▶ [BRIEF]: A line below contains "nuclear protein staining", and a later one contains "cytoplasmic/membranous,nuclear positivity for". Repeat both, with every line between them, exactly.

INPUT FOR THIS TASK below:

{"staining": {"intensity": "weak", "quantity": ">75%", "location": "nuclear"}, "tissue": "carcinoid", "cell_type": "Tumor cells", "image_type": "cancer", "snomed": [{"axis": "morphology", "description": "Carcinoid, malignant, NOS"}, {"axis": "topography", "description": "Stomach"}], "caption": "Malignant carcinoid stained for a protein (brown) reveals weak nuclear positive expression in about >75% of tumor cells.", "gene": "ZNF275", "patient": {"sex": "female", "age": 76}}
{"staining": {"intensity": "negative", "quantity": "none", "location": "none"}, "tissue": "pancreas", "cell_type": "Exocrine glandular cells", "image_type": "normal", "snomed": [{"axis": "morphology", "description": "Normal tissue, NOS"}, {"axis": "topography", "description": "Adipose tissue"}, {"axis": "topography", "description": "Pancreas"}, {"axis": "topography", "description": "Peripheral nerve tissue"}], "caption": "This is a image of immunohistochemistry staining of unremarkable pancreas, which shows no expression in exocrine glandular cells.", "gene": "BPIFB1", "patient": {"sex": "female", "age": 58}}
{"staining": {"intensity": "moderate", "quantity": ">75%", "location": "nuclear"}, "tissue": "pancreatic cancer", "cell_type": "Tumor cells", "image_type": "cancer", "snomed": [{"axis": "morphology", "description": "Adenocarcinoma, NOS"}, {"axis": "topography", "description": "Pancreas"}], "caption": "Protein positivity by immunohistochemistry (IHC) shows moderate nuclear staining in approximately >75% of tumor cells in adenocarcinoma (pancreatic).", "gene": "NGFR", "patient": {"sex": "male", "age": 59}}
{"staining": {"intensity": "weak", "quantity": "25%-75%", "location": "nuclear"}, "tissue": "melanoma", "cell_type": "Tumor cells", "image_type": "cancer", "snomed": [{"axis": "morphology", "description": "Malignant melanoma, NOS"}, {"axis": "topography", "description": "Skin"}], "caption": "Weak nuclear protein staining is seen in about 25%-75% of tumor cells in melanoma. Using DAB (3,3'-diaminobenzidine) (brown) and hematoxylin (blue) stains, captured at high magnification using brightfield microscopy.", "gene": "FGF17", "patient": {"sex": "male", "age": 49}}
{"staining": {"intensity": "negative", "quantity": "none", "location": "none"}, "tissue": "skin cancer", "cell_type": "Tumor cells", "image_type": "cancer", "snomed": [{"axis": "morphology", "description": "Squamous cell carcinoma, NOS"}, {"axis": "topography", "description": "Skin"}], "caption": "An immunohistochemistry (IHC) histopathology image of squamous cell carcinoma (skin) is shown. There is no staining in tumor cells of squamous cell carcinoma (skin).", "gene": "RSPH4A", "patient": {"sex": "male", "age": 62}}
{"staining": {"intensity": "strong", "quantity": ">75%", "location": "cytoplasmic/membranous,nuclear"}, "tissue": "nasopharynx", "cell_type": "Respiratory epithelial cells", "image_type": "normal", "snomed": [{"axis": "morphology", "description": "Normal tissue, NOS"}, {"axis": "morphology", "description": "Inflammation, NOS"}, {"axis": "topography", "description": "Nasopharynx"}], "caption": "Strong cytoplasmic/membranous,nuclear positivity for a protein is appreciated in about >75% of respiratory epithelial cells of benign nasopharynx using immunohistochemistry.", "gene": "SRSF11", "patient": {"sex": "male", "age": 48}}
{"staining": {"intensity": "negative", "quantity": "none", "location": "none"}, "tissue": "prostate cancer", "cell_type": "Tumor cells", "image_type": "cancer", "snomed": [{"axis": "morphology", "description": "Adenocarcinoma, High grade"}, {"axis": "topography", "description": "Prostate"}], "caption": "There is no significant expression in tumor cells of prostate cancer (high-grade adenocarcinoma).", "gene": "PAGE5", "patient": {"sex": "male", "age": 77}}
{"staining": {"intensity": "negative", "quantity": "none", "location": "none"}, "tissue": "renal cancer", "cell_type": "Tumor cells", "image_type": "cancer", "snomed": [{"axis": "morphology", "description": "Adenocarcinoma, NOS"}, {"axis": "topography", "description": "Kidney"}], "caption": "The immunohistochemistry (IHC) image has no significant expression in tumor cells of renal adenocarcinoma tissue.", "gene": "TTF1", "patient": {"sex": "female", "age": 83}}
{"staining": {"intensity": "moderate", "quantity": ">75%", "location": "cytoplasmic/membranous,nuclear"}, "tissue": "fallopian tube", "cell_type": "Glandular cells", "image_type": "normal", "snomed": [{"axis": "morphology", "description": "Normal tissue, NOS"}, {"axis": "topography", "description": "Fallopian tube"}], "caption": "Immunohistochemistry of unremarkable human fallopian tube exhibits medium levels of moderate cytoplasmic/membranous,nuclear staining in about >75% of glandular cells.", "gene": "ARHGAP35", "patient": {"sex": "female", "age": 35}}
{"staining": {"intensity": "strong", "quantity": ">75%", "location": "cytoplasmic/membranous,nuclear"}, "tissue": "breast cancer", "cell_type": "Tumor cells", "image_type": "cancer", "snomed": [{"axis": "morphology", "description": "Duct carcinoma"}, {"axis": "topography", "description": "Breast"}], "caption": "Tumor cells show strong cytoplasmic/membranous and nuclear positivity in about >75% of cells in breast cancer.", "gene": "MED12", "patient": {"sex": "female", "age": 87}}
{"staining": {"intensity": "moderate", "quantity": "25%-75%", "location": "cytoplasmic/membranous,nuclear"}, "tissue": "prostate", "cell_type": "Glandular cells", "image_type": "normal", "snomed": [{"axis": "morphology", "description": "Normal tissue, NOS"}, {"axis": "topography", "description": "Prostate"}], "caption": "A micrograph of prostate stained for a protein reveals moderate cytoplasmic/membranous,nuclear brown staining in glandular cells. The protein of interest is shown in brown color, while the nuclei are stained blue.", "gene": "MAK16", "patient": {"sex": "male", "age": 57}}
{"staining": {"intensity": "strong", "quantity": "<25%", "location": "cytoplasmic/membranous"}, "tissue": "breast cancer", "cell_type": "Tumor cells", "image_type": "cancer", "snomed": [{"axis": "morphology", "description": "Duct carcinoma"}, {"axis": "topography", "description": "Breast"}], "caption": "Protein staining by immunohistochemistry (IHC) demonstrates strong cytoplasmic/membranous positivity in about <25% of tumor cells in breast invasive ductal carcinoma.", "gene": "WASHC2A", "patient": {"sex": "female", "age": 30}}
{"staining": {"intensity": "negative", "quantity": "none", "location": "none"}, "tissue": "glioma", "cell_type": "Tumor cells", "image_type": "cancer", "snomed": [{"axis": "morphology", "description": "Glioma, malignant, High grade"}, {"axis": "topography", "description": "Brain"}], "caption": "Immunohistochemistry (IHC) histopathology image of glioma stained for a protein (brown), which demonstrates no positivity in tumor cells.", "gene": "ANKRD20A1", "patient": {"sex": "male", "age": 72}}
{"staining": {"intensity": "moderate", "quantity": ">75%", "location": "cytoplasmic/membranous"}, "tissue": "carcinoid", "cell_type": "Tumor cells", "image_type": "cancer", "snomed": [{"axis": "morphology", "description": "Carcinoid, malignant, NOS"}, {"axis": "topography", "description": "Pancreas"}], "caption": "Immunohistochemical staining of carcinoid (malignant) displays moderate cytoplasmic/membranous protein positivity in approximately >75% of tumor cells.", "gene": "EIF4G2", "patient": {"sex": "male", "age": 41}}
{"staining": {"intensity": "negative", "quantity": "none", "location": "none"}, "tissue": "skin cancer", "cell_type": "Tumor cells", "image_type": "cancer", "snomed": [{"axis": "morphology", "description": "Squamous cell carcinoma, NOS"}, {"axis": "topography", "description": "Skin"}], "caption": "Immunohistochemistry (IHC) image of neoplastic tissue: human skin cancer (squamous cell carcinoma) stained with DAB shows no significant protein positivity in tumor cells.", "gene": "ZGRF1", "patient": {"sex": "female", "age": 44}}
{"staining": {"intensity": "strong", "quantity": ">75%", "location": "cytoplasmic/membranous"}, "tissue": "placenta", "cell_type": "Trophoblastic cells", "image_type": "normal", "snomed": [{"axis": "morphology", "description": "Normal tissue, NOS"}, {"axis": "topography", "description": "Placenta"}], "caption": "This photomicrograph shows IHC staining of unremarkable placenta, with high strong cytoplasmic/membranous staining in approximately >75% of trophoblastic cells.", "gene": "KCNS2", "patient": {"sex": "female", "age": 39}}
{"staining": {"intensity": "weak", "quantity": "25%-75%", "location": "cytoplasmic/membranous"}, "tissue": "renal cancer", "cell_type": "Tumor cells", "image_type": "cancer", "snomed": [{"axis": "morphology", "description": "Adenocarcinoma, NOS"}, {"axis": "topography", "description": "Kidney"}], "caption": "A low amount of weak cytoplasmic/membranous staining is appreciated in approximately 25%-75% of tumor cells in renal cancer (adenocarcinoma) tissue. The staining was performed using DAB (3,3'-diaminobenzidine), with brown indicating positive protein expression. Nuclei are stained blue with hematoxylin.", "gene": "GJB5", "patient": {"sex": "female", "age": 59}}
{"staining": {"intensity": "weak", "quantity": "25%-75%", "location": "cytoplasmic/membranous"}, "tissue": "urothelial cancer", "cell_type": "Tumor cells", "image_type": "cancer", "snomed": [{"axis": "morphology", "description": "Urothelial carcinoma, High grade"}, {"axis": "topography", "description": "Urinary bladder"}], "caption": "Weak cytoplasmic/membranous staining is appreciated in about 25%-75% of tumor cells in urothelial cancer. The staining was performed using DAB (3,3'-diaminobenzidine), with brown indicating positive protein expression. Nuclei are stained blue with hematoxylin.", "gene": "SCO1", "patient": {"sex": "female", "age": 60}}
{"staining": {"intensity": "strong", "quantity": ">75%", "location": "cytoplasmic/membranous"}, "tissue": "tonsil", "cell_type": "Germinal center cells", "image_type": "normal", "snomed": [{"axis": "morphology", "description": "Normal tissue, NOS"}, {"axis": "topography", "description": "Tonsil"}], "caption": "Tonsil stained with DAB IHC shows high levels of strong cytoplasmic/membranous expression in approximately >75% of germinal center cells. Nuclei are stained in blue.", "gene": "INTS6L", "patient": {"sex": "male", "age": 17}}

End of INPUT FOR THIS TASK.

▶ [RESPONSE TO THE EXERCISE]:
{"staining": {"intensity": "weak", "quantity": "25%-75%", "location": "nuclear"}, "tissue": "melanoma", "cell_type": "Tumor cells", "image_type": "cancer", "snomed": [{"axis": "morphology", "description": "Malignant melanoma, NOS"}, {"axis": "topography", "description": "Skin"}], "caption": "Weak nuclear protein staining is seen in about 25%-75% of tumor cells in melanoma. Using DAB (3,3'-diaminobenzidine) (brown) and hematoxylin (blue) stains, captured at high magnification using brightfield microscopy.", "gene": "FGF17", "patient": {"sex": "male", "age": 49}}
{"staining": {"intensity": "negative", "quantity": "none", "location": "none"}, "tissue": "skin cancer", "cell_type": "Tumor cells", "image_type": "cancer", "snomed": [{"axis": "morphology", "description": "Squamous cell carcinoma, NOS"}, {"axis": "topography", "description": "Skin"}], "caption": "An immunohistochemistry (IHC) histopathology image of squamous cell carcinoma (skin) is shown. There is no staining in tumor cells of squamous cell carcinoma (skin).", "gene": "RSPH4A", "patient": {"sex": "male", "age": 62}}
{"staining": {"intensity": "strong", "quantity": ">75%", "location": "cytoplasmic/membranous,nuclear"}, "tissue": "nasopharynx", "cell_type": "Respiratory epithelial cells", "image_type": "normal", "snomed": [{"axis": "morphology", "description": "Normal tissue, NOS"}, {"axis": "morphology", "description": "Inflammation, NOS"}, {"axis": "topography", "description": "Nasopharynx"}], "caption": "Strong cytoplasmic/membranous,nuclear positivity for a protein is appreciated in about >75% of respiratory epithelial cells of benign nasopharynx using immunohistochemistry.", "gene": "SRSF11", "patient": {"sex": "male", "age": 48}}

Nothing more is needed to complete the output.